What about contamination? It is known that vaccine vials can be contaminated with Staphylococcus bacteria if they are mishandled. Although Staphylococcus bacteria can directly cause infections, they can also release a toxin that can cause toxic shock syndrome (TSS).

Considering how quickly these children got died though (within minutes), it isn’t likely that the vaccines became contaminated with Staphylococcus toxins. There have been reports of TSS following vaccination in the past, usually with vaccines that don’t use preservatives, but symptoms typically develop over four to 24 hours.

“This particular vaccine batch lot arrived to Samoa in August 2017 and has been in use since then. The same vaccine batch lot used in Samoa is also in use in a number of South American and Caribbean countries (Belize, Ecuador, St. Vincent, Trinidad Tobago, Chile, Aruba, Dutch Antilles, St.

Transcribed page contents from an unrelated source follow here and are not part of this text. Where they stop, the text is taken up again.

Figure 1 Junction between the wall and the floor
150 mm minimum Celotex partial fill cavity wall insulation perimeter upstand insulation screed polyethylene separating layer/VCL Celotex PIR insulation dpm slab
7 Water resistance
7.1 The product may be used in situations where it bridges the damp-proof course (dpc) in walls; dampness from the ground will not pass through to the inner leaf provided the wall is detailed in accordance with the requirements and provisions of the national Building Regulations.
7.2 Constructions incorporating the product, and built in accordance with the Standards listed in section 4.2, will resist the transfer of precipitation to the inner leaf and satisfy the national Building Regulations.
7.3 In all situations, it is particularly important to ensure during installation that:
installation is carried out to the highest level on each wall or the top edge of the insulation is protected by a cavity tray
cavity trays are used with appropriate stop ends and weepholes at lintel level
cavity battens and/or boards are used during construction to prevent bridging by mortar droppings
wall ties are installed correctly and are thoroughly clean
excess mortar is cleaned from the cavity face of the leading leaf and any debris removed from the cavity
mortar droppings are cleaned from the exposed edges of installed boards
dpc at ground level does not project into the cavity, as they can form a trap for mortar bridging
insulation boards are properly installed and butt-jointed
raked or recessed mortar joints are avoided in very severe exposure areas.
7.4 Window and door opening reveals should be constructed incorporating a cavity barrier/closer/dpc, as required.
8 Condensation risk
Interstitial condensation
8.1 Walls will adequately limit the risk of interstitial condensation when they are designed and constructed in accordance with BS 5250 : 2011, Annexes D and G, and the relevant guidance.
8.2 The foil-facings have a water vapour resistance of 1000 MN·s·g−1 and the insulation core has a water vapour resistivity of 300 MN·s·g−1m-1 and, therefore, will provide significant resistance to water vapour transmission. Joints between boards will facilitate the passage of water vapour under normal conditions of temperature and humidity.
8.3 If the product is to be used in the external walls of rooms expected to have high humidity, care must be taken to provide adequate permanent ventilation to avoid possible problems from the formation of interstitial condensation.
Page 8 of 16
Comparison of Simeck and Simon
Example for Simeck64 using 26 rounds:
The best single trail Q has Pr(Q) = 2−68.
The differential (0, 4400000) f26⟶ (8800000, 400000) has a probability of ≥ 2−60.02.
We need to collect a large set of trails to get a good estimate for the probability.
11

Kitts & Nevis and Cuba) with no reports of adverse events from those countries.”

Government of Samoa – Ministry of Health Press Statement

Could this be related to what happened to two other children in Samoa who had died after getting their MMR vaccines?

Almost certainly not. Those children, siblings, died years earlier, one in 2015 and the other in 2017. Neither died immediately after being vaccinated and there are reports that they may have had some kind of an immunodeficiency syndrome that contributed to their deaths.

“A number of media outlets are already covering these tragic events, speculating on the cause of death before the investigation is completed, and the stories have been picked up by the anti-vaccination movement.”

Government of Samoa – Ministry of Health Press Statement

That some folks would use these rare tragedies to scare parents from vaccinating and protecting their kids is shameful. But that’s the modern anti-vaccine movement

What to Know About Vaccination Tragedies

Kids shouldn’t get sick or die after getting vaccinated. Fortunately, they rarely do, except in extreme circumstances that can make it more likely for errors to occur.